* **LIST OF TASKS**
1 > Reproduce word for word the part of the Chernobyl leukemia excerpt that starts at "1. NIOSH – National" and ends at "Gray (sievert equivalent)".
2 > For each statement below, decide whether the Chernobyl leukemia excerpt supports it. Answer yes or no and quote the words of the excerpt that settle it.
(a) Leukemia occurs twice as often in men as in women.
(b) The Report documents 140 cases of CLL among the Chernobyl clean-up workers.
(c) The data used in The Report covers over 110,000 male Chernobyl workers across 20 years.

* **EXCERPT TO READ**
——————————

Another problem concerns The Report making no mention of a comparison between the frequencies of leukemia in male Chernobyl workers versus its frequency within the non-irradiated male public at large. NCI and NIOSH say the natural occurrence is about 1,500 total leukemia cases per 100,000 individuals over their lifetime (~75 years). The frequency in men is double that of women, so 1,000 leukemias can be reasonably expected among 100,000 men over a typical lifetime. This equates to an incidence in men of about 13.5 leukemias per year in a population of 100,000. With the 20 years of data used in The Report, covering over 110,000 male Chernobyl workers (the “cohort”), there should have been at least 300 total cases of leukemia…but there were only 162 among the Chernobyl worker cohort! Further, the frequency of CLL for men is established at roughly 6.5 per 100,000 per year. Out of 110,000 Chernobyl clean-up workers, roughly 140 should have contracted CLL over the 20 years following the accident in the Ukraine. However, The Report documents only 79 CLLs. Total numbers of any disease in a large body of cases will necessarily fluctuate some 15-20% over time. However, the extreme degree of fluctuation here strongly suggests that there is no statistical possibility which could show a leukemia/LLR or CLL/LLR relationship exists with respect to the Chernobyl workers. Why does The Report fail to make a comparison between typical non-irradiated leukemia statistics and those gleaned from Chernobyl worker records at all? It appears The Report looks at Chernobyl in isolation from all necessarily-related statistics: a critical omission that can only have been intentional.

Two key lessons should be learned here. First, references of support for any paper making a sensational claim that flies in the face of the historical record should be closely examined for correctness before a Journal publishes it. Second, drawing any conclusion on cancer incidence without comparing to the world’s characteristic, cohort-specific rate of cancer incidence is presumptuous, at best.

Abbreviations:

  1. NIOSH – National Institute of Occupational Health and safety
  2. CDC – Center for Disease Control
  3. NCI – National Cancer Institute
  4. ACS – American Cancer Society
  5. UNSCEAR – United Nations Scientific Committee on the Effects of Atomic Radiation
  6. RADRUE – Realistic Analytical Dose Reconstruction with Uncertainty Estimation
  7. ERR/Gy – Excess Relative Risk per Gray (sievert equivalent)

——————————

* **STORED DATA**
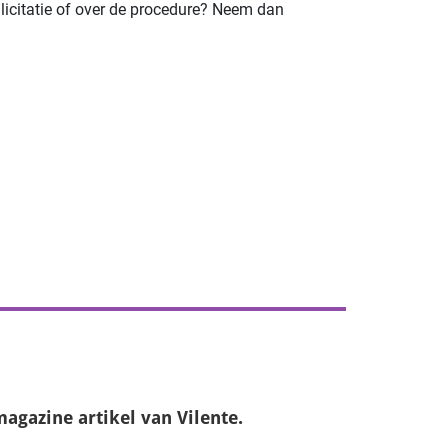
llicitatie of over de procedure? Neem dan
magazine
artikel van Vilente.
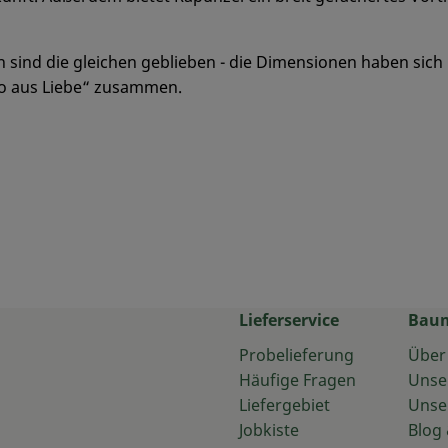
n sind die gleichen geblieben - die Dimensionen haben sic
io aus Liebe“ zusammen.
Lieferservice
Bau
Probelieferung
Über
Häufige Fragen
Unse
Liefergebiet
Unse
Jobkiste
Blog 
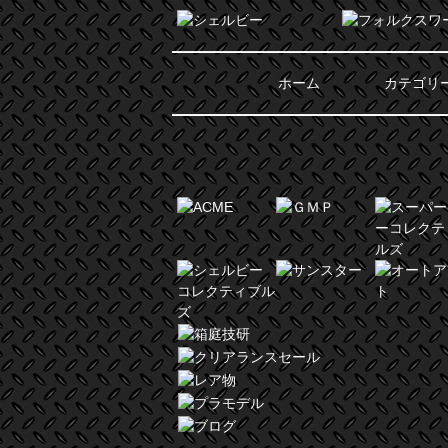
ホーム
カテゴリ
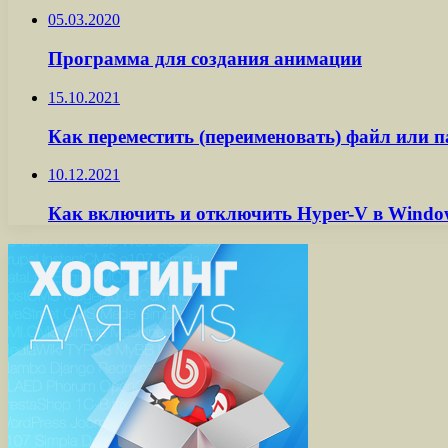
05.03.2020
Программа для создания анимации
15.10.2021
Как переместить (переименовать) файл или п
10.12.2021
Как включить и отключить Hyper-V в Windo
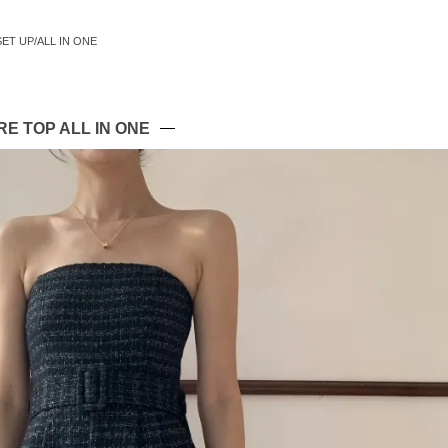
SET UP/ALL IN ONE
 TOP ALL IN ONE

——————————

* **RESPONSES FOR EACH TASK**
1 >
1. NIOSH – National Institute of Occupational Health and safety
  2. CDC – Center for Disease Control
  3. NCI – National Cancer Institute
  4. ACS – American Cancer Society
  5. UNSCEAR – United Nations Scientific Committee on the Effects of Atomic Radiation
  6. RADRUE – Realistic Analytical Dose Reconstruction with Uncertainty Estimation
  7. ERR/Gy – Excess Relative Risk per Gray (sievert equivalent)

2 >
(a) Yes: "The frequency in men is double that of women"
(b) No: "However, The Report documents only 79 CLLs."
(c) Yes: "With the 20 years of data used in The Report, covering over 110,000 male Chernobyl workers"